Re: ATM Secondary size

[Dwight Elvey <elvey@hal.com>]

"Richard Blackburn" <rblackburn@mindspring.com> wrote:
> 
> Putting together the parts before I assemble my telescope.  I am building a
> 6" f/4, and was wondering what the best secondary size to use would be?
> 
> Thanks!
> 
> Richard

Hi Richard
 If you are not interested in the exact formula, that
includes offset effects ( quite small ) you can do
some simple triangles. First draw out on a piece of paper
the rough scale of the size of your mirror. Now draw a center
line down the axis of the mirror. On this line put your
focal distance ( rough scale, we are only doing this for
understanding. Now the hard part. You need to select a
100% illuminate field of view. For visual, the smaller the
secondary the better. For photography, you'll want a
100% illuminated field for the size of at least the
minor axis of the film if not the full corner to corner.
Let us assume that it is to be a visual.
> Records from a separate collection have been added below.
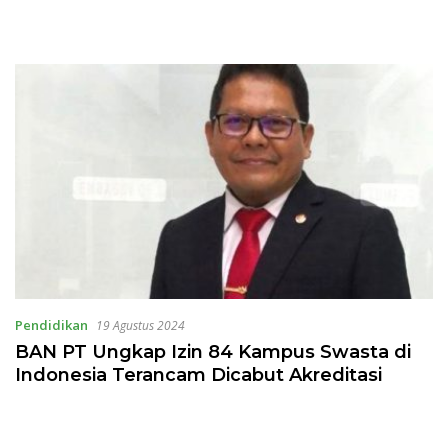
Pendidikan
19 Agustus 2024
BAN PT Ungkap Izin 84 Kampus Swasta di
Indonesia Terancam Dicabut Akreditasi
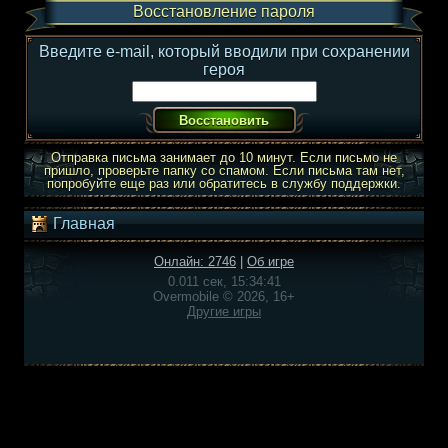
Восстановление пароля
Введите e-mail, который вводили при сохранении
героя
Отправка письма занимает до 10 минут. Если письмо не
пришло, проверьте папку со спамом. Если письма там нет,
попробуйте еще раз или обратитесь в службу поддержки.
Главная
Онлайн: 2746
|
Об игре
0.011 сек, 15:34:41
Overmobile © 2026, 16+
Другие игры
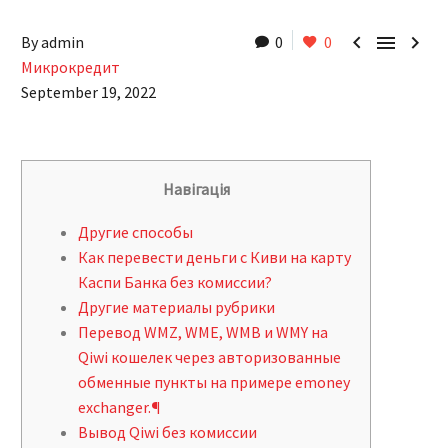



By admin
0
0
Микрокредит
September 19, 2022
Навігація
Другие способы
Как перевести деньги с Киви на карту
Каспи Банка без комиссии?
Другие материалы рубрики
Перевод WMZ, WME, WMB и WMY на
Qiwi кошелек через авторизованные
обменные пункты на примере emoney
exchanger.¶
Вывод Qiwi без комиссии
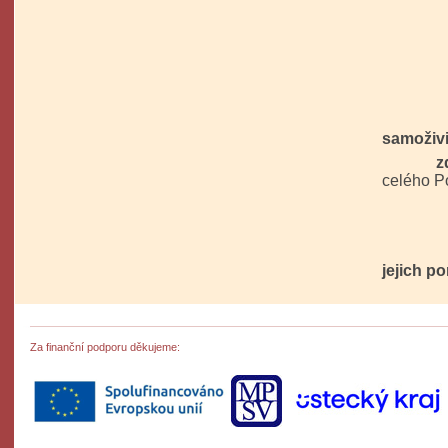
samoživi
zdravot
celého P
Všem
jejich p
Za finanční podporu děkujeme:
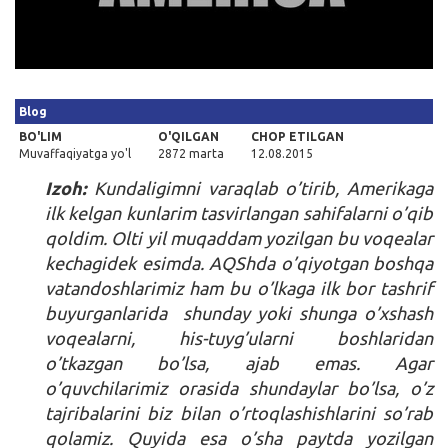
Kirish
Blog
BO'LIM
O'QILGAN
CHOP ETILGAN
Muvaffaqiyatga yo'l
2872 marta
12.08.2015
Izoh:
Kundaligimni varaqlab o’tirib, Amerikaga
ilk kelgan kunlarim tasvirlangan sahifalarni o’qib
qoldim. Olti yil muqaddam yozilgan bu voqealar
kechagidek esimda. AQShda o’qiyotgan boshqa
vatandoshlarimiz ham bu o’lkaga ilk bor tashrif
buyurganlarida shunday yoki shunga o’xshash
voqealarni, his-tuyg’ularni boshlaridan
o’tkazgan bo’lsa, ajab emas. Agar
o’quvchilarimiz orasida shundaylar bo’lsa, o’z
tajribalarini biz bilan o’rtoqlashishlarini so’rab
qolamiz. Quyida esa o’sha paytda yozilgan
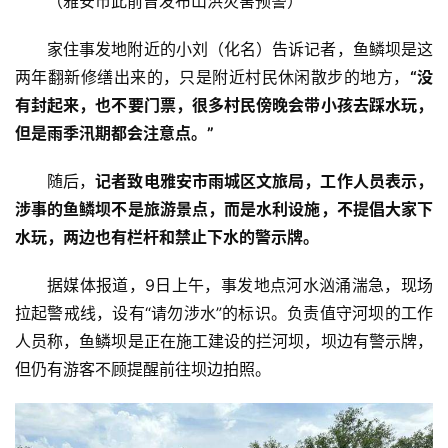
（雅安市此前曾发布山洪灾害预警）
教
育
家住事发地附近的小刘（化名）告诉记者，鱼鳞坝是这
两年翻新修缮出来的，只是附近村民休闲散步的地方，
“没
专
有封起来，也不要门票，很多村民傍晚会带小孩去踩水玩，
题
但是雨季汛期都会注意点。”
汽
随后，
记者致电雅安市雨城区文旅局，工作人员表示，
车
涉事的鱼鳞坝不是旅游景点，而是水利设施，不提倡大家下
·
水玩，两边也有栏杆和禁止下水的警示牌。
新
能
据媒体报道，9日上午，事发地点河水汹涌湍急，现场
源
拉起警戒线，设有“请勿涉水”的标识。负责值守河坝的工作
人员称，鱼鳞坝是正在施工建设的拦河坝，坝边有警示牌，
但仍有游客不顾提醒前往坝边拍照。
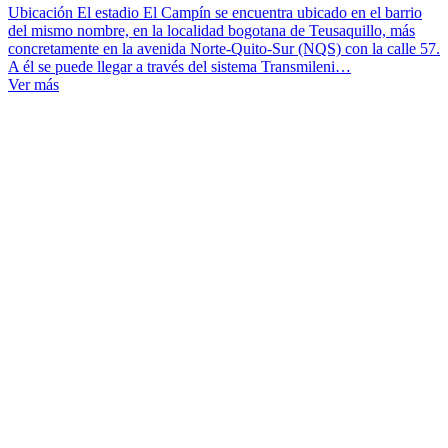
Ubicación El estadio El Campín se encuentra ubicado en el barrio
del mismo nombre, en la localidad bogotana de Teusaquillo, más
concretamente en la avenida Norte-Quito-Sur (NQS) con la calle 57.
A él se puede llegar a través del sistema Transmileni…
Ver más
You have selected
tha magic number of 1.5 degrees ( because your most likely
a wide field type ) of the sky. 2 * SIN( 1.5/2 ) * 24 = 0.63
inches. This is the size of the spot at focus that this angle
goes to. We do the 2* and /2 because the trig is only correct
on right triangles and not equal lateral, so we split it
into 2 and add them back to gether afterwards. The 24
is of course, your focal length. Now back to the drawing.
Draw a .63 inch line centered on the focal point and
perpendicular to the axis line. Draw two lines from the
edges of your mirror and the end points of the focal line,
we just made. This will make a larger triangle that has its
end point on the axis farther out than the focal point.
let us call the distance between the focal point and the
end of the triangle, distance "A". From simple geometry,
we know that the triangle .63/A is equal to the
triangle 6/(24+A). Or .63/A=6/(24+A). Solving for A
we get A = 2.82 inches. Now we know the total size of
our triangle, it is 24 + 2.82 = 26.82 inches long.
Now measure back from the focal point, the distance
that you'll need from the center of the tube to the
top of your focuser ( I'll guess here, not having your
dimmensions ). Tube size = 8 diameter and focuser height
is 2.5 inches ( your mileage may vary ). 8/2 + 2.5 = 6.5 inches.
Draw a line perpendicular to axis to the edges of the triangle.
This is the size of the secondary you'll need ( minus
a small amount that you'll need for offset. Like I say,
since diagonals only come in certain sizes, I don't need
an exact number yet ). Now we go back to similar triangles
again. 6/(24 + 2.82) = D/(6.5 + 2.83) where D is the minor
diameter of the secondary. Solving D = 2.09. Looking in
the catalog, I see that 2.14 and 1.83 are standard sizes.
If I was demanding on 100% illuminated field of view,
such as for photography, I'd take the 2.14. For visual,
the 1.83 will most likely work. I'd still need to see
that I had some field of view at the focal point but
I think, I'll leave that triangle drawing to you.
 The reason I went through this is to show that with
simple math, anyone can figure this. You don't have
to be some kind of math wiz, you just need to draw things
out and think about them a little. If I gave you an equation,
you'd never understand why it was done. I think the
the best part about making telescopes is there should be
nothing that you don't have at least a feel for why
it is so.
 I also didn't just give you a number because the requirements
of your telescope are a personal decission that only
you can deside. Use your desired values and fixed
mechanical sizes and find the diagonal for your dream
telescope.
Dwight